Exercise prompt: Excluding all pictures, please output the listing exactly.

Material supplied:
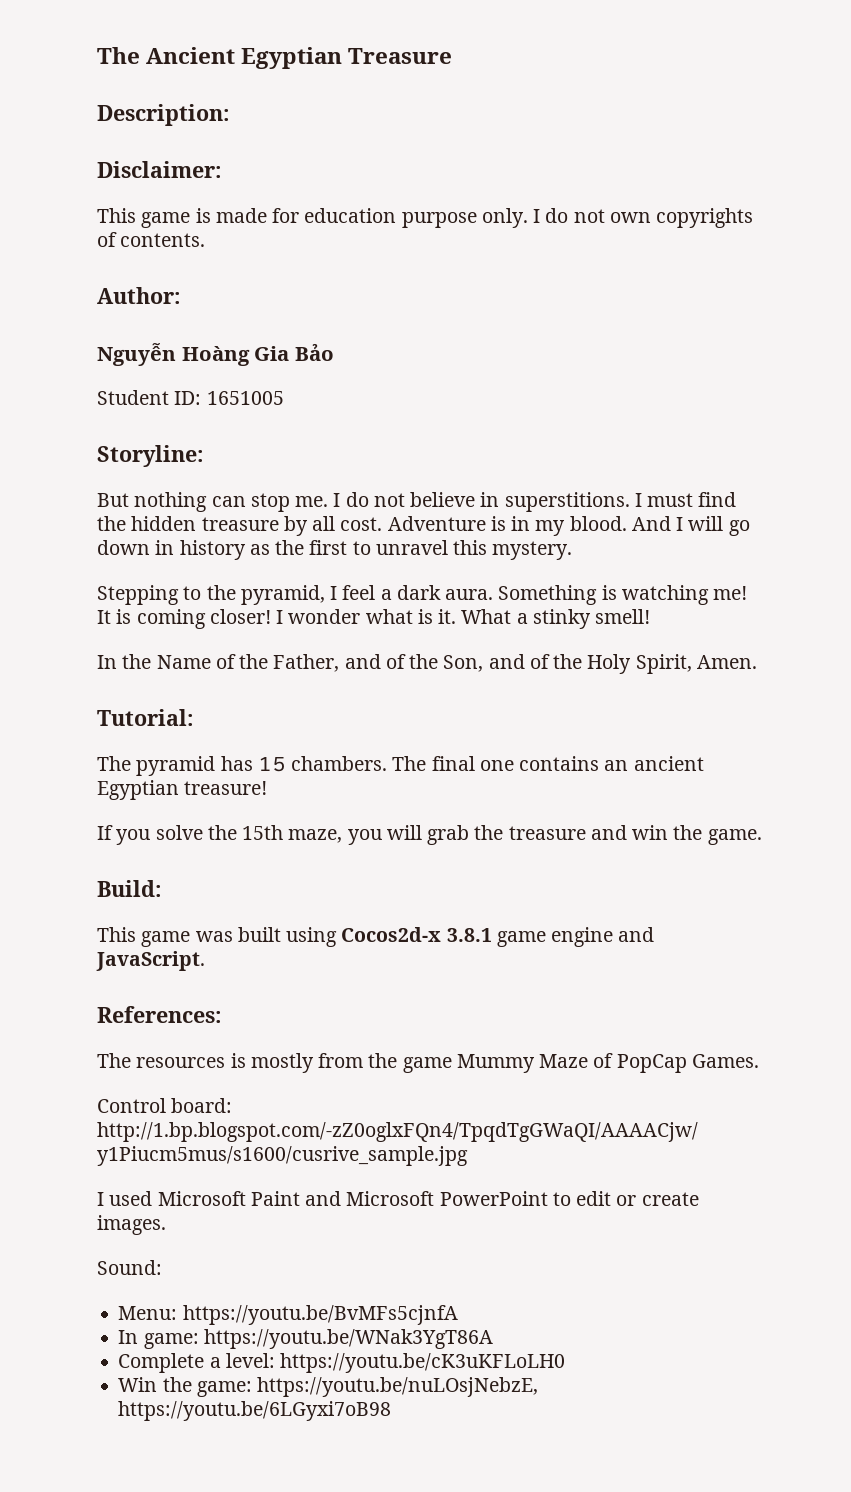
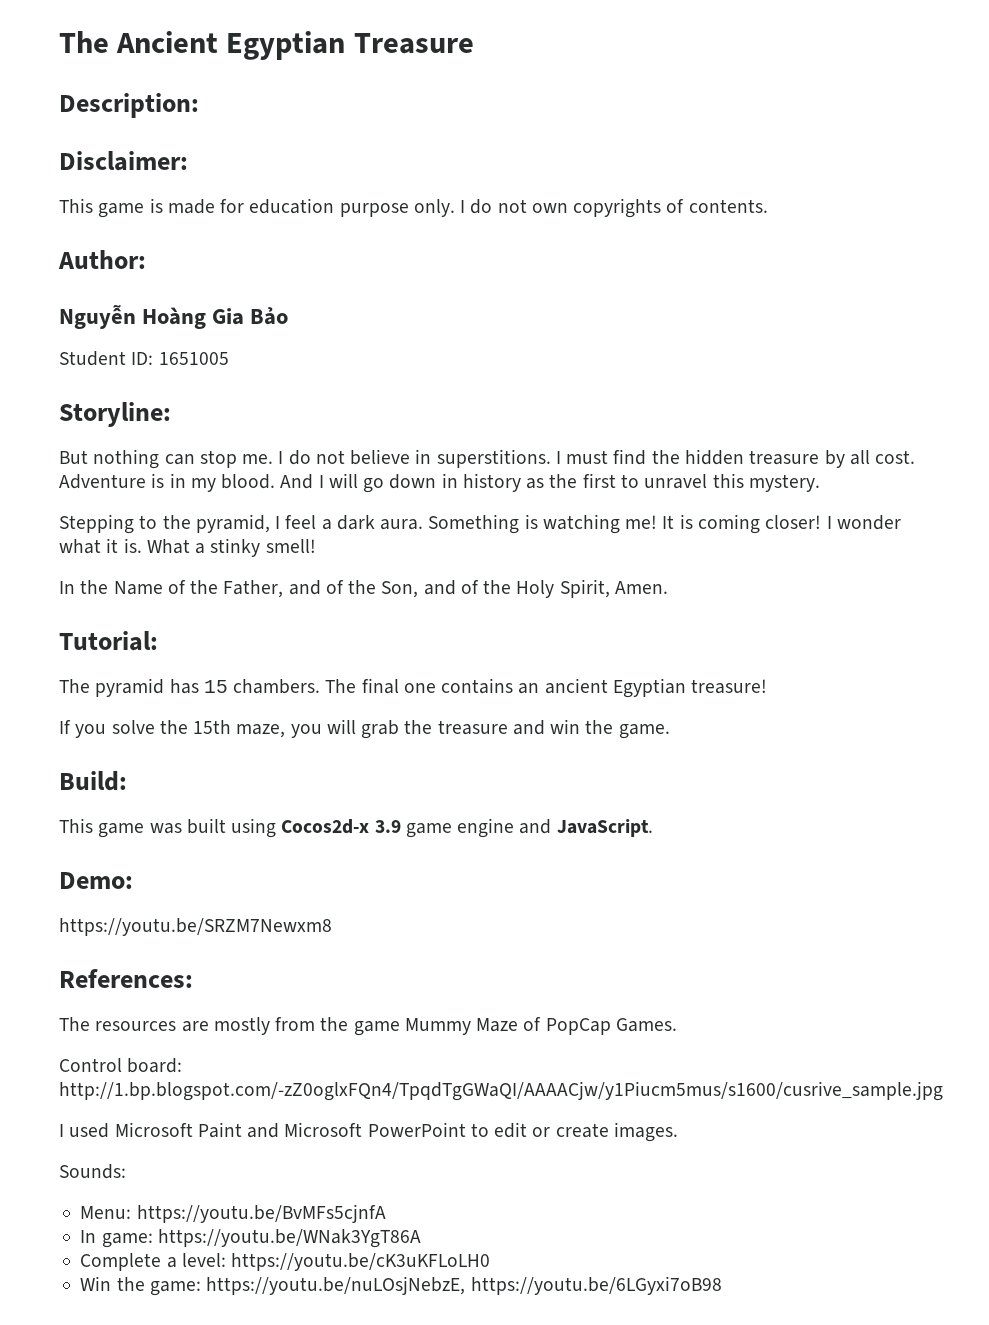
[417,609,457,624] is it. -> [106,538,142,553] it is.
[446,928,492,942] 3.8.1 -> [374,820,401,833] 3.9
(205, 961) none -> [59,872,133,889] [59,918,332,936] // Demo: // https://youtu.be/SRZM7Newxm8
[230,1053,246,1068] is -> [181,1021,209,1032] are
[97,1260,162,1275] Sound: -> [59,1164,126,1179] Sounds:

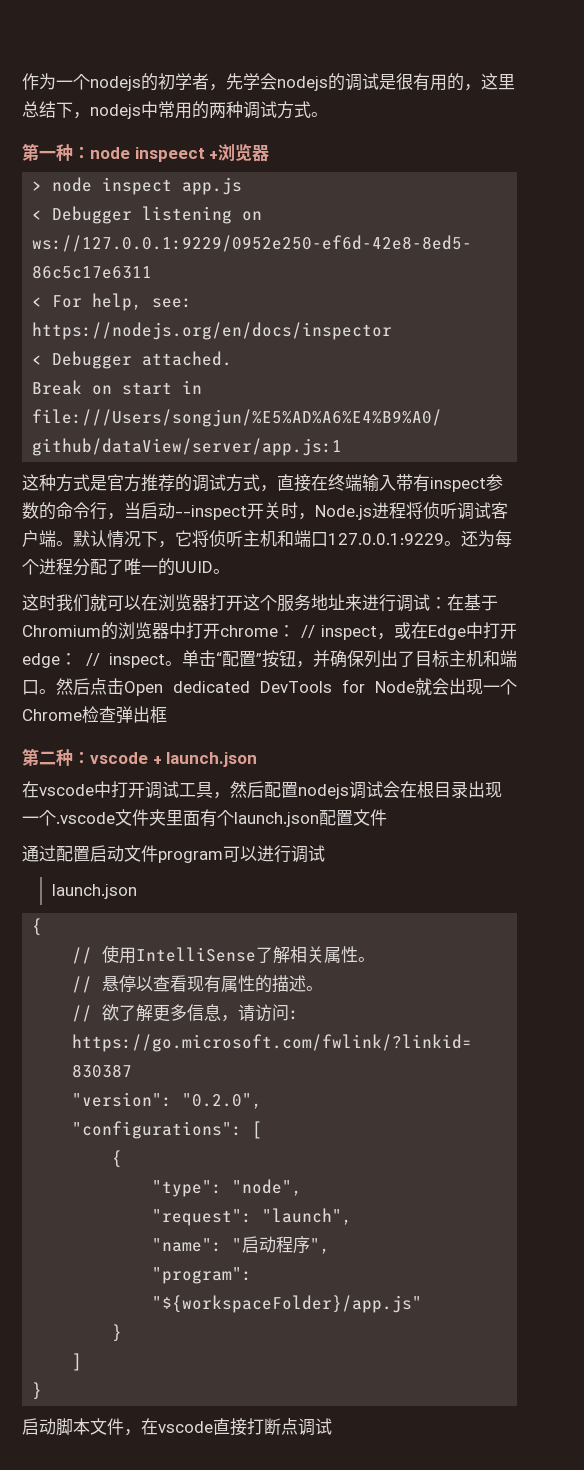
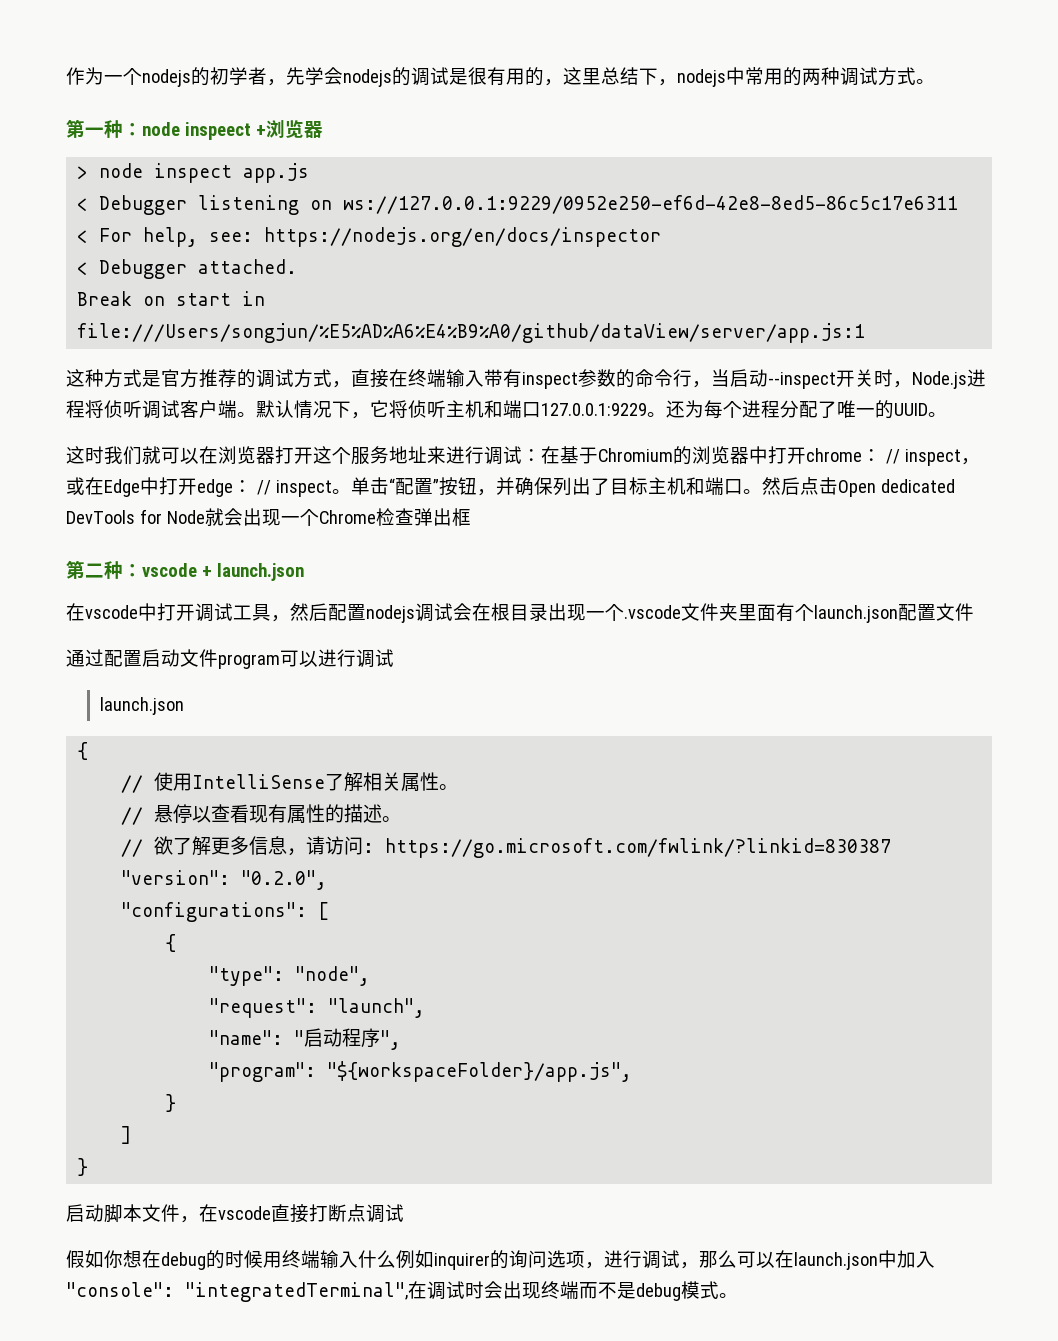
[152,1295,423,1313] "${workspaceFolder}/app.js" -> [327,1061,633,1082] "${workspaceFolder}/app.js",
(332, 1426) none -> [66,1250,935,1270] [66,1281,738,1302] // 假如你想在debug的时候用终端输入什么例如inquirer的询问选项，进行调试，那么可以在launch.json中加入"console": "integratedTerminal",在调试时会出现终端而不是debug模式。

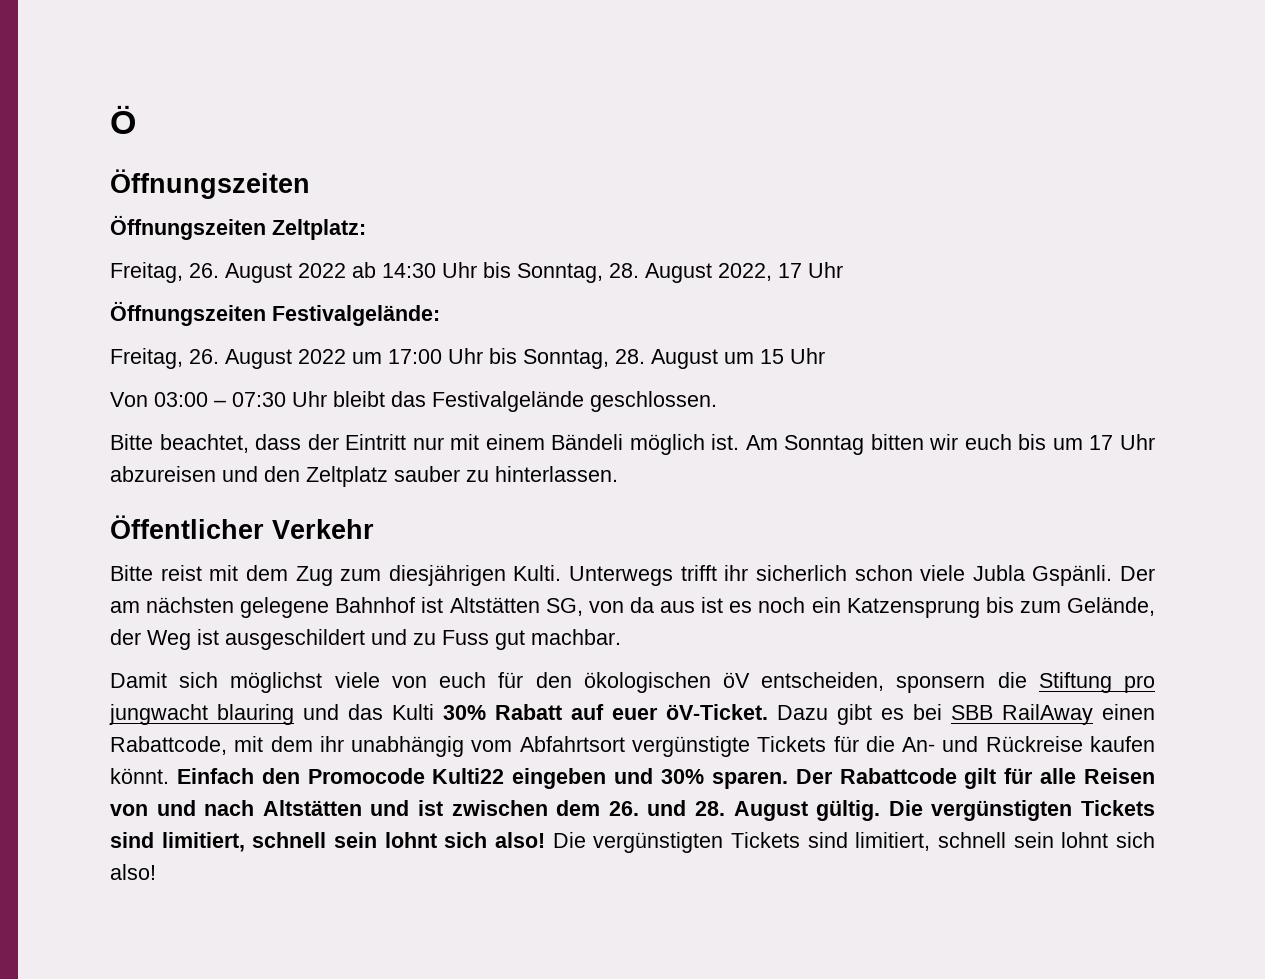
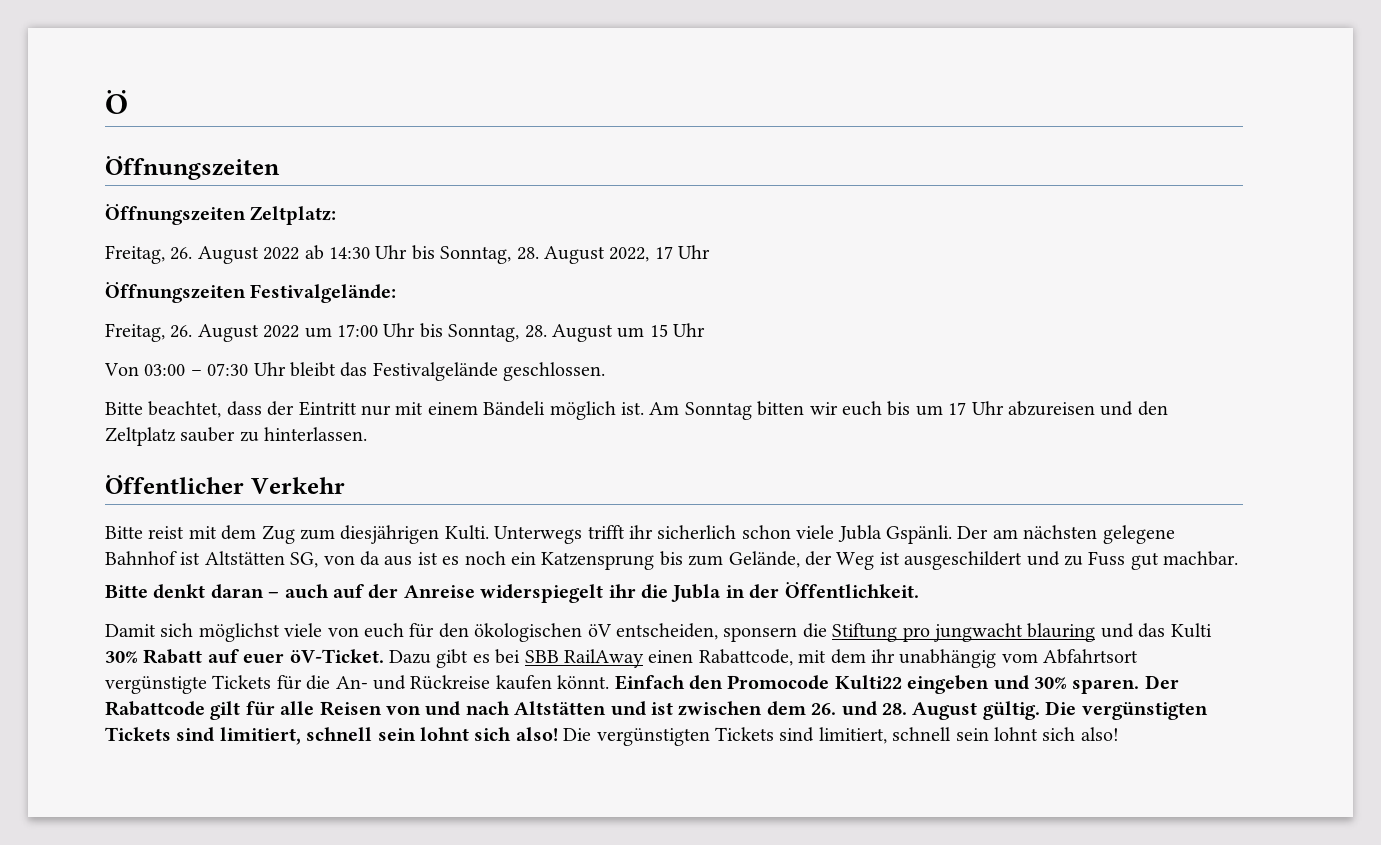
(621, 637) none -> [105,582,919,603] // Bitte denkt daran – auch auf der Anreise widerspiegelt ihr die Jubla in der Öffentlichkeit.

Answer to the exercise:
[417,609,457,624] is it. -> [106,538,142,553] it is.
[446,928,492,942] 3.8.1 -> [374,820,401,833] 3.9
(205, 961) none -> [59,872,133,889] [59,918,332,936] // Demo: // https://youtu.be/SRZM7Newxm8
[230,1053,246,1068] is -> [181,1021,209,1032] are
[97,1260,162,1275] Sound: -> [59,1164,126,1179] Sounds:

[152,1295,423,1313] "${workspaceFolder}/app.js" -> [327,1061,633,1082] "${workspaceFolder}/app.js",
(332, 1426) none -> [66,1250,935,1270] [66,1281,738,1302] // 假如你想在debug的时候用终端输入什么例如inquirer的询问选项，进行调试，那么可以在launch.json中加入"console": "integratedTerminal",在调试时会出现终端而不是debug模式。

(621, 637) none -> [105,582,919,603] // Bitte denkt daran – auch auf der Anreise widerspiegelt ihr die Jubla in der Öffentlichkeit.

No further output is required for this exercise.